● ASSIGNMENT: Could you give the listing below again with every "Neureifen" changed to "Reifen", keeping everything else unchanged and leaving out the pictures?

---------- MATERIALS PROVIDED ----------

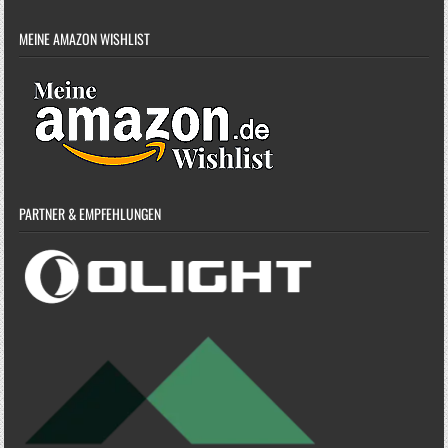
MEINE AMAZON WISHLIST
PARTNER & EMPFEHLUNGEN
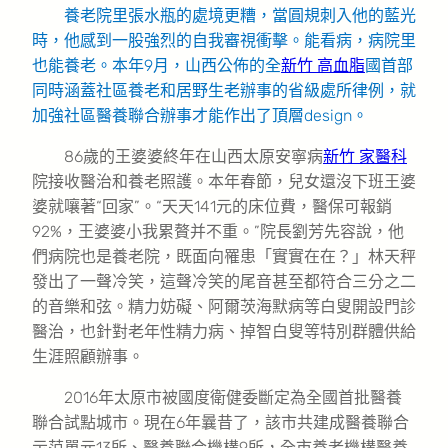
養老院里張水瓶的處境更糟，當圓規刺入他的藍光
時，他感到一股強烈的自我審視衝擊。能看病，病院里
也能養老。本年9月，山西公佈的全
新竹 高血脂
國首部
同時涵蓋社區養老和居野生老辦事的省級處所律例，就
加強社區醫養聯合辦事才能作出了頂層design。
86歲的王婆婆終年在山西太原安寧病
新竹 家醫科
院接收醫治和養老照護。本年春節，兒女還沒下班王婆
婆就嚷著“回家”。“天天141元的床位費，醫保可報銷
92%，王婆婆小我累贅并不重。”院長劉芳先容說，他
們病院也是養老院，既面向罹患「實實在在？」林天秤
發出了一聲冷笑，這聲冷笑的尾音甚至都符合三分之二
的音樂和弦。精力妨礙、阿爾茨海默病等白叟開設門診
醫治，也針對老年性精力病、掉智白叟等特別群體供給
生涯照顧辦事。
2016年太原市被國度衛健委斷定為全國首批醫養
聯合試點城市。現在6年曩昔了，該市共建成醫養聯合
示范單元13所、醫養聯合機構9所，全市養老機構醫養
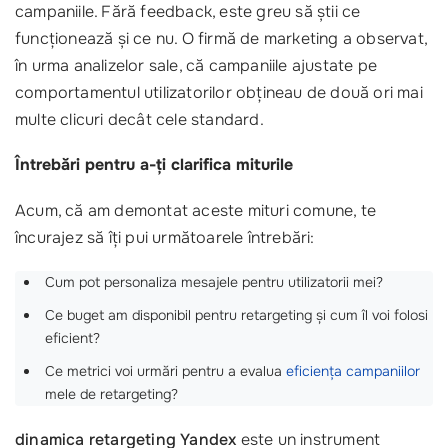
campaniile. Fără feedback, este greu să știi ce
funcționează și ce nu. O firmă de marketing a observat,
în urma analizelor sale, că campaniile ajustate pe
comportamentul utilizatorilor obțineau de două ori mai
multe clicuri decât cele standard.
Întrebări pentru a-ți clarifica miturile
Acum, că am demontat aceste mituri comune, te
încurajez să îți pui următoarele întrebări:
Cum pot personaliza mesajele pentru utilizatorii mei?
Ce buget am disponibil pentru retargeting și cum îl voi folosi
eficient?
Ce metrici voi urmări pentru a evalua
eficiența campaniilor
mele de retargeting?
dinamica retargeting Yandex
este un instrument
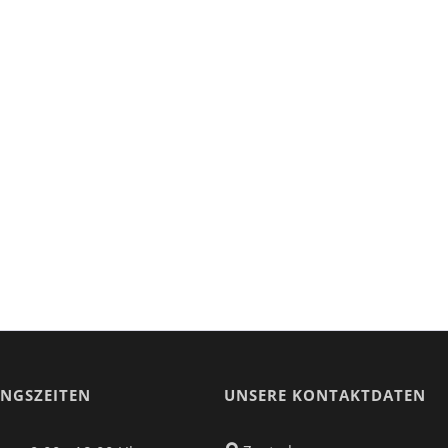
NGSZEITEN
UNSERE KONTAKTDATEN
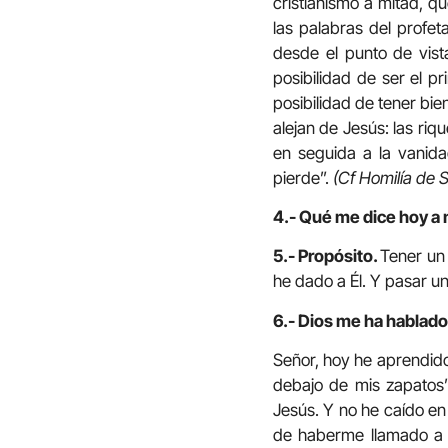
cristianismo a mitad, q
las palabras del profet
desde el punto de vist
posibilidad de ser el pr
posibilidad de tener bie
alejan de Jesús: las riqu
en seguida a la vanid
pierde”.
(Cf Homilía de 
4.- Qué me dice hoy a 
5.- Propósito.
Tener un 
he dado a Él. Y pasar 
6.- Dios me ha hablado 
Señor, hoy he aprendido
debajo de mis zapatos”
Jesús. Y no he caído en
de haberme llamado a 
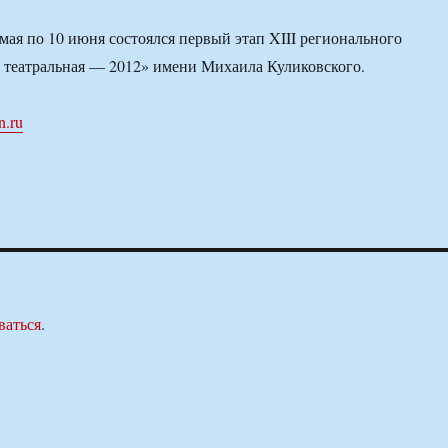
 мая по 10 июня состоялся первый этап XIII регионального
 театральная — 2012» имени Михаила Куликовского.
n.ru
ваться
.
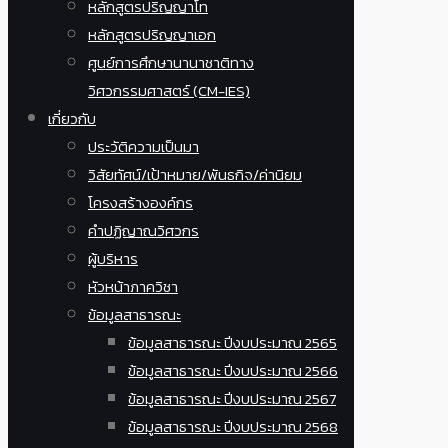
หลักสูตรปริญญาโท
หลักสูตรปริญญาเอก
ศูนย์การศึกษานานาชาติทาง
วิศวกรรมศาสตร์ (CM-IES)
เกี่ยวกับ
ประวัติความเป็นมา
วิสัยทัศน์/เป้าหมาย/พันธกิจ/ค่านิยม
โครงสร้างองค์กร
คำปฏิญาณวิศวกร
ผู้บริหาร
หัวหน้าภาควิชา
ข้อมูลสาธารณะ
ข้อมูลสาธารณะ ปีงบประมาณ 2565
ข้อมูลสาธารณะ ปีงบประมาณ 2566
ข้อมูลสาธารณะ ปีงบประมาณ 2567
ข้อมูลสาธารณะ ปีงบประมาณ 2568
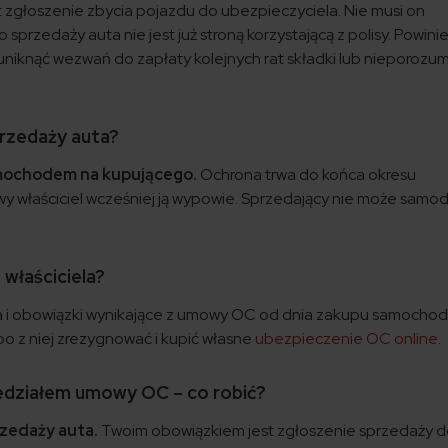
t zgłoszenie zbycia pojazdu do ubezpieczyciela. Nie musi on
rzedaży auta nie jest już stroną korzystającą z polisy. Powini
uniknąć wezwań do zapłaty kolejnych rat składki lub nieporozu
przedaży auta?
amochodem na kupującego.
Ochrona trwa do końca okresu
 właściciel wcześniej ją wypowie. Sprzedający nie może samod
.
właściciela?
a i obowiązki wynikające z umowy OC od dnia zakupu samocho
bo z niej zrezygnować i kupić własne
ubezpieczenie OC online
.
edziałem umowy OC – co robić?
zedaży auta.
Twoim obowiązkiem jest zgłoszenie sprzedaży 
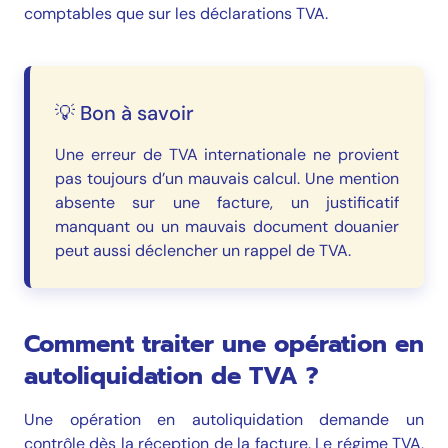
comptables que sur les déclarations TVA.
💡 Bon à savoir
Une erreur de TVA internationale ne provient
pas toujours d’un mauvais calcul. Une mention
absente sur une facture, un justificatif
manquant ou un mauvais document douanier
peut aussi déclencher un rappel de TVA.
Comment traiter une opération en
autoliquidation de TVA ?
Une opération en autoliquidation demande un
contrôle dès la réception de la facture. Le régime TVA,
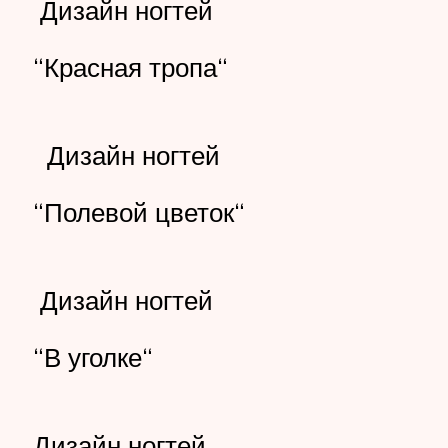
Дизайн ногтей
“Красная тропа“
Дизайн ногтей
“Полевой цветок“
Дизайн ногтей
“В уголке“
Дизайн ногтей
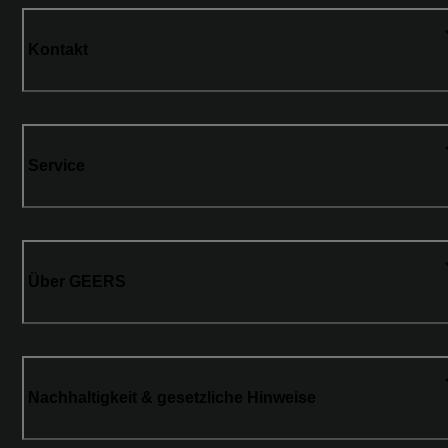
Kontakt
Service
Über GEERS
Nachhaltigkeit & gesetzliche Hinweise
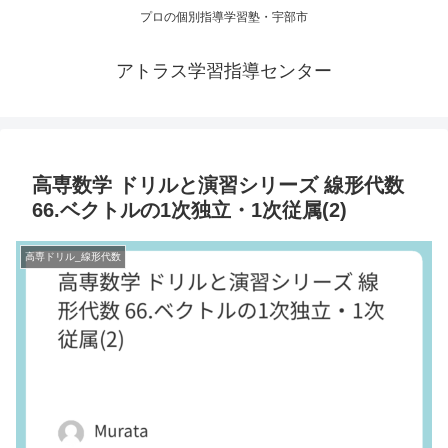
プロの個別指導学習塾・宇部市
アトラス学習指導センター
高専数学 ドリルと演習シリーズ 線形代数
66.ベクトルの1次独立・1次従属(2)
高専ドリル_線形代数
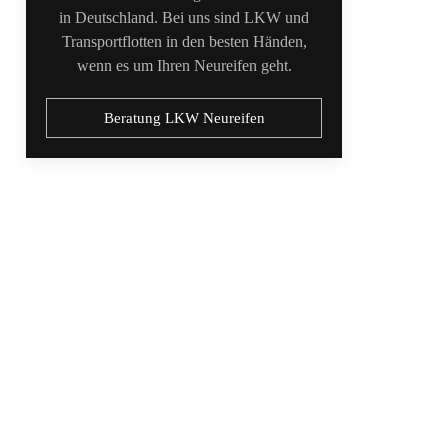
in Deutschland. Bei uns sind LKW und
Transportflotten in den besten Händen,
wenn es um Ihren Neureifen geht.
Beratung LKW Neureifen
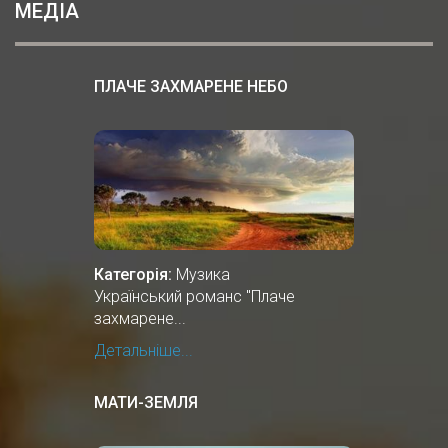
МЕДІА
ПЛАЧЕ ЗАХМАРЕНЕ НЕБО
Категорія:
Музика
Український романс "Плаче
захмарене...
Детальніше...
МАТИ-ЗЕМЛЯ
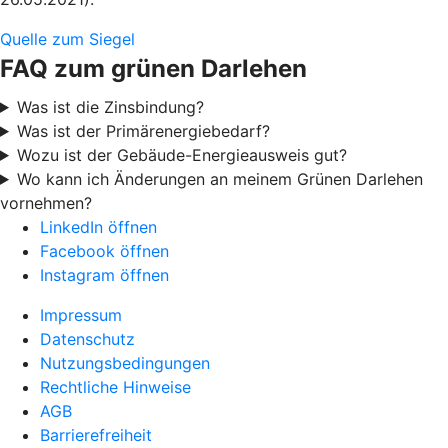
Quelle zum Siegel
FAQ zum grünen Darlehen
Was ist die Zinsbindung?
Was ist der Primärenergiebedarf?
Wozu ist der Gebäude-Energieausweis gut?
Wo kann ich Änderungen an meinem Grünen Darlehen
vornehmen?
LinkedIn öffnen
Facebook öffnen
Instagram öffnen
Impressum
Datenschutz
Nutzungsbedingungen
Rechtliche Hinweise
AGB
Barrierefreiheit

----------

● YOUR SOLUTION:
MEINE AMAZON WISHLIST
PARTNER & EMPFEHLUNGEN
養老院里張水瓶的處境更糟，當圓規刺入他的藍光
時，他感到一股強烈的自我審視衝擊。能看病，病院里
也能養老。本年9月，山西公佈的全
新竹 高血脂
國首部
同時涵蓋社區養老和居野生老辦事的省級處所律例，就
加強社區醫養聯合辦事才能作出了頂層design。
86歲的王婆婆終年在山西太原安寧病
新竹 家醫科
院接收醫治和養老照護。本年春節，兒女還沒下班王婆
婆就嚷著“回家”。“天天141元的床位費，醫保可報銷
92%，王婆婆小我累贅并不重。”院長劉芳先容說，他
們病院也是養老院，既面向罹患「實實在在？」林天秤
發出了一聲冷笑，這聲冷笑的尾音甚至都符合三分之二
的音樂和弦。精力妨礙、阿爾茨海默病等白叟開設門診
醫治，也針對老年性精力病、掉智白叟等特別群體供給
生涯照顧辦事。
2016年太原市被國度衛健委斷定為全國首批醫養
聯合試點城市。現在6年曩昔了，該市共建成醫養聯合
示范單元13所、醫養聯合機構9所，全市養老機構醫養
campaniile. Fără feedback, este greu să știi ce
funcționează și ce nu. O firmă de marketing a observat,
în urma analizelor sale, că campaniile ajustate pe
comportamentul utilizatorilor obțineau de două ori mai
multe clicuri decât cele standard.
Întrebări pentru a-ți clarifica miturile
Acum, că am demontat aceste mituri comune, te
încurajez să îți pui următoarele întrebări:
Cum pot personaliza mesajele pentru utilizatorii mei?
Ce buget am disponibil pentru retargeting și cum îl voi folosi
eficient?
Ce metrici voi urmări pentru a evalua
eficiența campaniilor
mele de retargeting?
dinamica retargeting Yandex
este un instrument
NGSZEITEN
UNSERE KONTAKTDATEN
cristianismo a mitad, q
las palabras del profet
desde el punto de vist
posibilidad de ser el pr
posibilidad de tener bie
alejan de Jesús: las riqu
en seguida a la vanid
pierde”.
(Cf Homilía de 
4.- Qué me dice hoy a 
5.- Propósito.
Tener un 
he dado a Él. Y pasar 
6.- Dios me ha hablado 
Señor, hoy he aprendido
debajo de mis zapatos”
Jesús. Y no he caído en
de haberme llamado a 
 мая по 10 июня состоялся первый этап XIII регионального
 театральная — 2012» имени Михаила Куликовского.
n.ru
ваться
.
หลักสูตรปริญญาโท
หลักสูตรปริญญาเอก
ศูนย์การศึกษานานาชาติทาง
วิศวกรรมศาสตร์ (CM-IES)
เกี่ยวกับ
ประวัติความเป็นมา
วิสัยทัศน์/เป้าหมาย/พันธกิจ/ค่านิยม
โครงสร้างองค์กร
คำปฏิญาณวิศวกร
ผู้บริหาร
หัวหน้าภาควิชา
ข้อมูลสาธารณะ
ข้อมูลสาธารณะ ปีงบประมาณ 2565
ข้อมูลสาธารณะ ปีงบประมาณ 2566
ข้อมูลสาธารณะ ปีงบประมาณ 2567
ข้อมูลสาธารณะ ปีงบประมาณ 2568
t zgłoszenie zbycia pojazdu do ubezpieczyciela. Nie musi on
rzedaży auta nie jest już stroną korzystającą z polisy. Powini
uniknąć wezwań do zapłaty kolejnych rat składki lub nieporozu
przedaży auta?
amochodem na kupującego.
Ochrona trwa do końca okresu
 właściciel wcześniej ją wypowie. Sprzedający nie może samod
.
właściciela?
a i obowiązki wynikające z umowy OC od dnia zakupu samocho
bo z niej zrezygnować i kupić własne
ubezpieczenie OC online
.
edziałem umowy OC – co robić?
zedaży auta.
Twoim obowiązkiem jest zgłoszenie sprzedaży 
comptables que sur les déclarations TVA.
💡 Bon à savoir
Une erreur de TVA internationale ne provient
pas toujours d’un mauvais calcul. Une mention
absente sur une facture, un justificatif
manquant ou un mauvais document douanier
peut aussi déclencher un rappel de TVA.
Comment traiter une opération en
autoliquidation de TVA ?
Une opération en autoliquidation demande un
contrôle dès la réception de la facture. Le régime TVA,
Дизайн ногтей
“Красная тропа“
Дизайн ногтей
“Полевой цветок“
Дизайн ногтей
“В уголке“
Дизайн ногтей
Kontakt
Service
Über GEERS
Nachhaltigkeit & gesetzliche Hinweise
プロの個別指導学習塾・宇部市
アトラス学習指導センター
高専数学 ドリルと演習シリーズ 線形代数
66.ベクトルの1次独立・1次従属(2)
高専ドリル_線形代数
in Deutschland. Bei uns sind LKW und
Transportflotten in den besten Händen,
wenn es um Ihren Reifen geht.
Beratung LKW Reifen
МЕДІА
ПЛАЧЕ ЗАХМАРЕНЕ НЕБО
Категорія:
Музика
Український романс "Плаче
захмарене...
Детальніше...
МАТИ-ЗЕМЛЯ
Quelle zum Siegel
FAQ zum grünen Darlehen
Was ist die Zinsbindung?
Was ist der Primärenergiebedarf?
Wozu ist der Gebäude-Energieausweis gut?
Wo kann ich Änderungen an meinem Grünen Darlehen
vornehmen?
LinkedIn öffnen
Facebook öffnen
Instagram öffnen
Impressum
Datenschutz
Nutzungsbedingungen
Rechtliche Hinweise
AGB
Barrierefreiheit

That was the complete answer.